(WHAT THIS TASK INVOLVES): From the first line to the last, copy the material exactly and leave the pictures out.

(RECORDED INFORMATION):

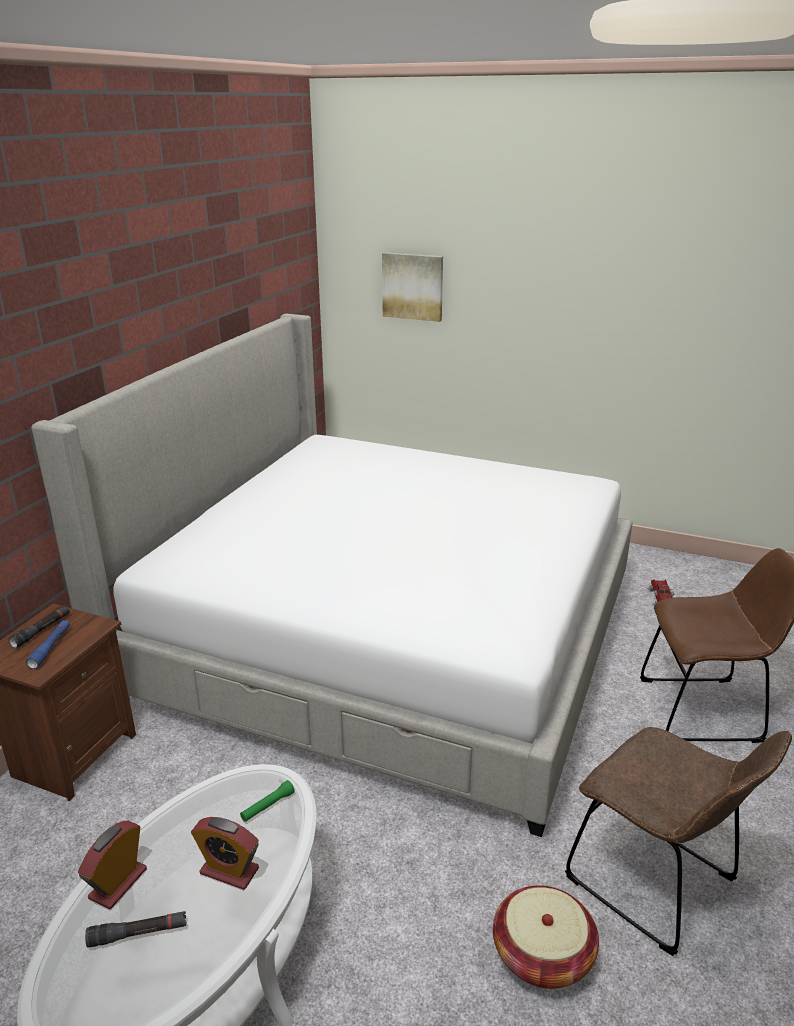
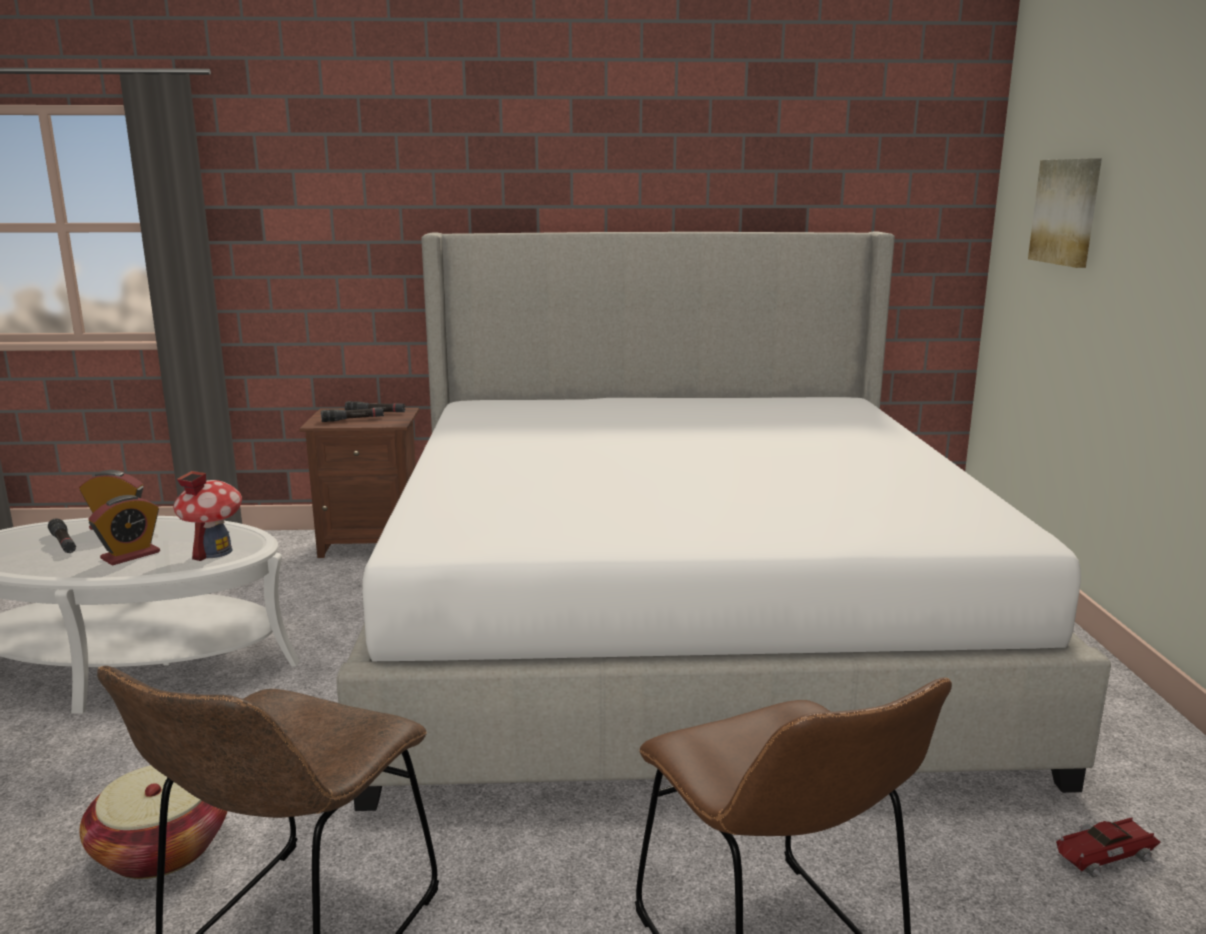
camera: 65 degrees right, 10 degrees down
(50, 648) = (353, 419): blue flashlight -> black flashlight
(229, 871) = (130, 555): alarm clock -> alarm clock turned 135 degrees counterclockwise
(267, 806) = (214, 552): green flashlight -> toy house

(ANSWER TO THIS EXERCISE):
camera: 65 degrees right, 10 degrees down
(50, 648) = (353, 419): blue flashlight -> black flashlight
(229, 871) = (130, 555): alarm clock -> alarm clock turned 135 degrees counterclockwise
(267, 806) = (214, 552): green flashlight -> toy house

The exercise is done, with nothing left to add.